Stephen B. Kinnaird is a partner in Paul Hastings’ Washington, D.C. office and co-chair of the firm’s appellate practice. Thomas P. O’Brien is a partner in the Los Angeles office of Paul Hastings and is the former U.S. Attorney for the Central District of California. Daniel Prince is a partner in the firm’s Los Angeles office, and Igor V. Timofeyev is a partner in Paul Hastings’ Washington, D.C. office.


[1]   This provision was added in 2002 to accommodate the then-recently enacted Military Extraterritorial Jurisdiction Act, which made certain criminal laws applicable to U.S. military personnel and contractors abroad and explicitly authorized overseas arrests for violations thereof. See Fed. R. Crim. P. 4, Adv. Comm. Notes (2002); 18 U.S.C. §§ 3661 & 3262(a).

[2] S_e_e, e.g., United States v. Johnson Matthey Plc, No. 2:06-cr-169, 2007 U.S. Dist. LEXIS 56510, at *6-7 (D. Utah Aug. 2, 2007) (turning on “alter ego” assessment); United States v. Chitron Elecs. Co., 668 F. Supp. 2d 298, 304 (D. Mass. 2009) (same); United States v. Alfred L. Wolff GMBH, No. 08-CR-417, 2011 WL 4471383, at *4 (N.D. Ill. Sep. 26, 2011) (same).

[3]  See, e.g., United States v. Pangang Group Co., 879 F. Supp. 2d 1052, 1063 (N.D. Cal. 2012) (“Pangang I”); United States v. Pangang Group Co., No. 3:11-cr-00573-JSW (N.D. Cal. April 8, 2013) (“Pangang II”); Johnson Matthey Plc, No. 2:06-cr-169, 2007 U.S. Dist. LEXIS 56510, at *6-7. See also United States v. Dotcom, No. 1:12-cr-3, 2012 WL 4788433, at *1 (E.D. Va. Oct. 5, 2012) (affirming that Criminal Rule 4 “unambiguously requires a mailing”).

[4]  Paul Hastings LLP, including authors of this article, represents Kolon in this proceeding, which remains pending.
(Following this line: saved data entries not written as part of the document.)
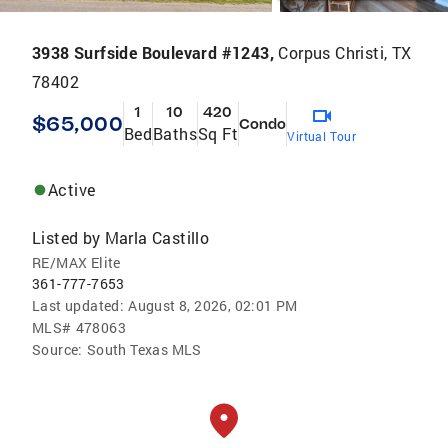
3938 Surfside Boulevard #1243,
Corpus Christi, TX
78402
1
10
420
$65,000
Condo
Bed
Baths
Sq Ft
Virtual Tour
Active
Listed by
Marla Castillo
RE/MAX Elite
361-777-7653
Last updated:
August 8, 2026, 02:01 PM
MLS#
478063
Source:
South Texas MLS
[5]  Ultimately, the Kolon court determined that, apart from the requirements of Criminal Rules 4 and 9, extraterritorial service of the summons was authorized by the U.S.-Korean Mutual Legal Assistance Treaty.  Kolon, No. 3:12-cr-137 (E.D. Va. Dec. 23, 2014) (Order on Mot. to Quash Service of Summonses at 2-9).  The U.S. Court of Appeals, without providing reasons, denied a petition for mandamus.